The company’s strategy was laid out as follows:
– maintain its public disclosure on OTC Markets by remaining
current in its filing obligations;
– amend its Articles of Incorporation and Corporate Bylaws
to create a series of Anti-Dilutive, Convertible Preferred Shares to protect
its majority stakeholders;
– insulate the stockholders from past, present, or future
dilution in the open market by providing these anti-dilutive securities as a
dividend payment;
– use convertible preferred securities as currency to
exchange its derivative liabilities that exist on the financial statements in
the form of affiliate and non-affiliate debt;
– execute an S-1 filing so that its new preferred
stockholders, who have converted into a predetermined amount of common stock,
can see their securities become free trading.

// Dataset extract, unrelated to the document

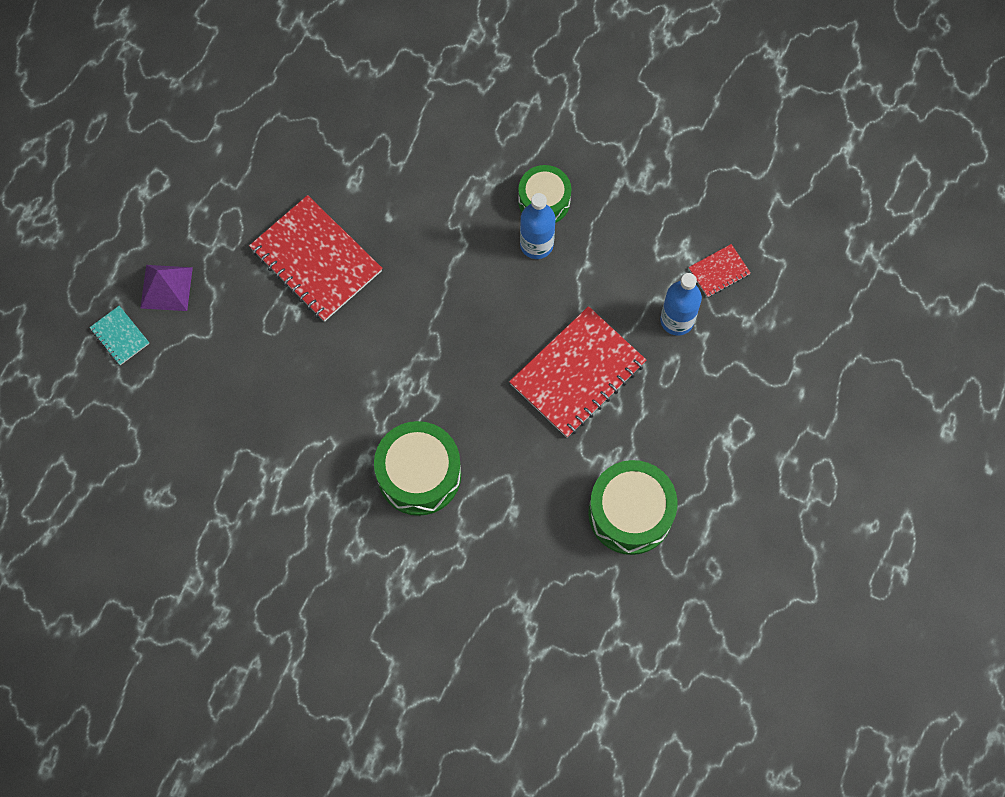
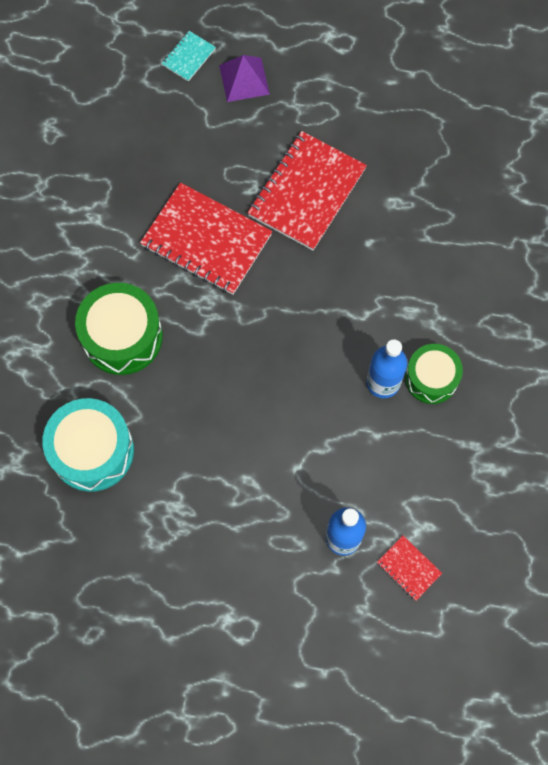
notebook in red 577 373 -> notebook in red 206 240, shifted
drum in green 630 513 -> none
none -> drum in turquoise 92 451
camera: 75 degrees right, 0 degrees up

According to the press release, securities will soon become
available to the common shareholders, pending FINRA approval. The equity
derivatives are restricted for one year and will turn into a predetermined
amount of common stock through issuance resolutions on the part of management,
and convert at the par value of the public company.
“We will further strengthen investor confidence by
committing ourselves to stock and cash dividends and by removing both affiliate
and non-affiliate debt as this program will build net stockholders’ equity on
the balance sheet and bolster current and future investor confidence,” added
Johnson.
It is expected that a significant portion of the company’s principal
affiliate debt will be retired for these instruments, while the interest will
be converted into restricted common stock. The defaulted interest portion of
the mature, secured, third-party non-affiliate debt will be assigned and
converted into equity by their bond holders to remove any future compounding
derivative liabilities on the balance sheet.
“This is a process we are committed to, and our resolve to
complete these milestones will be a function of effort, teamwork, and time,”
concluded Johnson. “Throughout this process we will maintain a transparent
dialogue with our investors as to the clarity of implementing those objectives.
And as we meet certain milestones, the investment community will be more
thoroughly aware of this through our disclosures and public records.”